2) Now suppose you just have the inner two loops. How many times do you go through the outer loop, as a function of i and n? How many times do you go through the inner loop every time you go through the outer loop? (hint: this should be different depending on what j is) How many operations should be performed total?

3) Now you are ready to look at the entire problem. How many times do you go through the inner two loops (as a function of n), and how many operations should be performed on each iteration? How many operations are performed total? (That's your answer)
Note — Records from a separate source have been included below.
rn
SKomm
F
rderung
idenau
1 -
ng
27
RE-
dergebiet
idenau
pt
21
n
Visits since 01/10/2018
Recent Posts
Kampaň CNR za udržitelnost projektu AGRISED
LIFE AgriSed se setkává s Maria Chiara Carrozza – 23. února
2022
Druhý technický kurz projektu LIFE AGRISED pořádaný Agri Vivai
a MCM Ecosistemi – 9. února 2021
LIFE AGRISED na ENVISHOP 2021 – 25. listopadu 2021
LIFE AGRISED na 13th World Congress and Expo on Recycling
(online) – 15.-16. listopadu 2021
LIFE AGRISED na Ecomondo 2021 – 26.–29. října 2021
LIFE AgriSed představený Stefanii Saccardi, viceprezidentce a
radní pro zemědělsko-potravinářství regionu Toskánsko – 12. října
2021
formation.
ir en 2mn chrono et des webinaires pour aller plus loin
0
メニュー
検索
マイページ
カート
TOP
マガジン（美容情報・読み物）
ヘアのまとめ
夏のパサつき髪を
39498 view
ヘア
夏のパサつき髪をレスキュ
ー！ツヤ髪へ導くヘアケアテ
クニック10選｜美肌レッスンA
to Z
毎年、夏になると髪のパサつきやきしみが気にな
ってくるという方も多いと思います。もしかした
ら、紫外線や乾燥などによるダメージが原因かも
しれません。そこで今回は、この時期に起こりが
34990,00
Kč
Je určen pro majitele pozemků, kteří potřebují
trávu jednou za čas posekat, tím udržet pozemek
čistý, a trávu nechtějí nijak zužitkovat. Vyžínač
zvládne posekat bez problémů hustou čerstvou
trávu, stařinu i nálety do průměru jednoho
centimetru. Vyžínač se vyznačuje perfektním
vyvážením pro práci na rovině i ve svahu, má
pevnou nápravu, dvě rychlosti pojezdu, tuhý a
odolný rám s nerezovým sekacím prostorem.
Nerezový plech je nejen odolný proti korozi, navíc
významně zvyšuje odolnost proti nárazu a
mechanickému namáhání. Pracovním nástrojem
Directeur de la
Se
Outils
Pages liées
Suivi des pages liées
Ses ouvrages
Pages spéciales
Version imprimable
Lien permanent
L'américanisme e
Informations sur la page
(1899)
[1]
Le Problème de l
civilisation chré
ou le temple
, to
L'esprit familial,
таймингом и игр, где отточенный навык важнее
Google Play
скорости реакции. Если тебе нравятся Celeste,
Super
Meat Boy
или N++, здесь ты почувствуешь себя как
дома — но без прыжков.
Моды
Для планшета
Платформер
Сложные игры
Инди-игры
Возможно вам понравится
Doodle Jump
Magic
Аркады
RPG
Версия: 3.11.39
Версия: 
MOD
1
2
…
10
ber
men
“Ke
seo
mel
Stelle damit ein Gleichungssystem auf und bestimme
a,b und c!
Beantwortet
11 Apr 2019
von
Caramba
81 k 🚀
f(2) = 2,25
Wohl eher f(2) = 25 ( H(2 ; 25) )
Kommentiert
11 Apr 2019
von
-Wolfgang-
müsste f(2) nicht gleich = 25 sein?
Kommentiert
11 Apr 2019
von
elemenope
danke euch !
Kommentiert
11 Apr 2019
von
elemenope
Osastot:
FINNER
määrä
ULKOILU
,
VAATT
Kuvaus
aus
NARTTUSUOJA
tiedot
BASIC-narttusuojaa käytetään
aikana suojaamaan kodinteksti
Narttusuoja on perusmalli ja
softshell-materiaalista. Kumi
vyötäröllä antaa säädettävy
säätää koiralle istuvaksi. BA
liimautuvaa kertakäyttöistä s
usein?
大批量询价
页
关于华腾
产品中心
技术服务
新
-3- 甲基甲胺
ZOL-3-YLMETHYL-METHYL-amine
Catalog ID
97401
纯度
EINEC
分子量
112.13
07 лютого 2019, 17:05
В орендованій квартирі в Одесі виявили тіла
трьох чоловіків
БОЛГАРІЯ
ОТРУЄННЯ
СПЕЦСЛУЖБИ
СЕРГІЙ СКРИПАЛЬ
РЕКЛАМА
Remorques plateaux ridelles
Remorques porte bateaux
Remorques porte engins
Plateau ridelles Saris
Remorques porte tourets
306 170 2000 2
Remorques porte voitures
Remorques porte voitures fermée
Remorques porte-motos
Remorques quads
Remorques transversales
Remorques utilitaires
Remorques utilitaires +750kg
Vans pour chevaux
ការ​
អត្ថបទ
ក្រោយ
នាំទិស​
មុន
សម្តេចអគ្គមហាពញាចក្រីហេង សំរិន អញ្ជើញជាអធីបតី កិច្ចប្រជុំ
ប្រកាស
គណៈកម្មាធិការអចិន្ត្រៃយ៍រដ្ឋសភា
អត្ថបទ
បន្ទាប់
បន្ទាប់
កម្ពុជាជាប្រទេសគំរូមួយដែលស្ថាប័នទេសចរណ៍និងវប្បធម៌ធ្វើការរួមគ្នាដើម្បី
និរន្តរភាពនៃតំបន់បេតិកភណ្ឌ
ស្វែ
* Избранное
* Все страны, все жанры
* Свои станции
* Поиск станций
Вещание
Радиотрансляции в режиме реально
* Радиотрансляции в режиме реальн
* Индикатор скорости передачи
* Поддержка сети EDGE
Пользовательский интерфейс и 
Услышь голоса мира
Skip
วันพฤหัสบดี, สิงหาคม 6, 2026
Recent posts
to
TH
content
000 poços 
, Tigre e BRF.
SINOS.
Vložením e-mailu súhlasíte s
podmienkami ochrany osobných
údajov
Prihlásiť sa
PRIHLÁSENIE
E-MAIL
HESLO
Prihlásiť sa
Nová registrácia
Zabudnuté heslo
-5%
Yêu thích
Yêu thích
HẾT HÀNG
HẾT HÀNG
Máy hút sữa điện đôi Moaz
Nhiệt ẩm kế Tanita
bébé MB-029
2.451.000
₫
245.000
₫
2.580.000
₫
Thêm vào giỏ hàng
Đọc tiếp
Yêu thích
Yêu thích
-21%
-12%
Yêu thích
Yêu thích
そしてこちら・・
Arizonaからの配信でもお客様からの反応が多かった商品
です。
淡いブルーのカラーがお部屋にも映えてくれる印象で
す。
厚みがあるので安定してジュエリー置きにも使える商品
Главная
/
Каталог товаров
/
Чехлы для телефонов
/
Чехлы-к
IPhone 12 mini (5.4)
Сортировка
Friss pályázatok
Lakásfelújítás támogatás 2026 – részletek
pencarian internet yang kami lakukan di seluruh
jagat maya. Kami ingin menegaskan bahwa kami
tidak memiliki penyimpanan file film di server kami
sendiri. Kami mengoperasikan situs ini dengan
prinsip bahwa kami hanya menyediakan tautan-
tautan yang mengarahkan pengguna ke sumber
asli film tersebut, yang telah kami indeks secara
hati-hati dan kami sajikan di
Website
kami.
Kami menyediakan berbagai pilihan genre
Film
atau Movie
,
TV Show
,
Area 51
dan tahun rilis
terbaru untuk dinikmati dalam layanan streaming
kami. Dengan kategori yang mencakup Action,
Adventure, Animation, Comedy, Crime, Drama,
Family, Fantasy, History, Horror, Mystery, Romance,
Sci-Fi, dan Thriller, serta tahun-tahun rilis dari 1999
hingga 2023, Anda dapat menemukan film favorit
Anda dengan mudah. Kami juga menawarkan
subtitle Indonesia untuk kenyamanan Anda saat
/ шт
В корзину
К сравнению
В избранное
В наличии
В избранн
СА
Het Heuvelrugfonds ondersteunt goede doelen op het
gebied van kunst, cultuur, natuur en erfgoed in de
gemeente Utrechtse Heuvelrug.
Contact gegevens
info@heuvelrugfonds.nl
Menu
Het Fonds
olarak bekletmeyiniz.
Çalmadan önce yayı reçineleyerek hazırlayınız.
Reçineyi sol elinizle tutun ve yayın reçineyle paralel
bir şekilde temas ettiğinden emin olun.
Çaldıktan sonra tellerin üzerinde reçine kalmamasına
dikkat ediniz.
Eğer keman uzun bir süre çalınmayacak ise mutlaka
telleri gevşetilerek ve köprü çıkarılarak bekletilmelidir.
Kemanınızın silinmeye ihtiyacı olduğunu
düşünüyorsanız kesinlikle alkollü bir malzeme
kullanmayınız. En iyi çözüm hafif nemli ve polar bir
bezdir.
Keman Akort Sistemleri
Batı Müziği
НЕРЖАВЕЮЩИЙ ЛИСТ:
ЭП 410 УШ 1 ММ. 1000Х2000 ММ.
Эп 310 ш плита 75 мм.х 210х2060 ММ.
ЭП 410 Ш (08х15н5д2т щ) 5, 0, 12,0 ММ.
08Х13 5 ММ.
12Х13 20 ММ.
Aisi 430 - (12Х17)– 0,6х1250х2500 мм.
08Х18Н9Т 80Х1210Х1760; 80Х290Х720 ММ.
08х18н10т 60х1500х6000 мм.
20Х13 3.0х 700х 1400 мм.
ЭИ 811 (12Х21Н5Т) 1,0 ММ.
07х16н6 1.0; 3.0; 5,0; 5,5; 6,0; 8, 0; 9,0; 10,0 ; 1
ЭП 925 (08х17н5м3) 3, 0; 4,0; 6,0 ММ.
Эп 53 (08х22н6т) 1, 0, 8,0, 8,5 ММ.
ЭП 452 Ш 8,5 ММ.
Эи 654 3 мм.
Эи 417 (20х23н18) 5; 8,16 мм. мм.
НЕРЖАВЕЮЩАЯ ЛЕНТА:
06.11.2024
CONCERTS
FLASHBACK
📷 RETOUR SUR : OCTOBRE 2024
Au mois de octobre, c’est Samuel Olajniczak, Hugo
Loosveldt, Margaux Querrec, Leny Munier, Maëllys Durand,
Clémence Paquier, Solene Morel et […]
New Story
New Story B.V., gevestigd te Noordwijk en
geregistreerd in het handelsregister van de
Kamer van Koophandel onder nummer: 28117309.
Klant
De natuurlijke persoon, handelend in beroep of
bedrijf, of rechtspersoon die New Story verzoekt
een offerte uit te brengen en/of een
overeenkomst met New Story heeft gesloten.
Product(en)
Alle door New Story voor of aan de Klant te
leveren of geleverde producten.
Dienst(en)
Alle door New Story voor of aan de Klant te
Okay, you say this isn't a homework problem, and actually it's harder than I thought it was, so I'll just give you the answer.

Each inner loop runs in time j - i.

The second loop runs in time (i - i) + (i + 1 - i) + ... + (i + n - 2i - i) = 1 + 2 + ... + (n - 2i) = (n - 2i)(n - 2i + 1)/2, by mathematical induction.

When calculating order of growth, the 1 term is very small compared to the n, so the outer loop runs in approximately n^2/2 + (n-2)^2/2 + (n-4)^2/2 + ... + 1/2.

This is approximately one fourth of 1^2 + 2^2 + ... + n^2, which by induction is n(n+1)(2n+1)/6. Therefore the order of growth is Omega(n^3).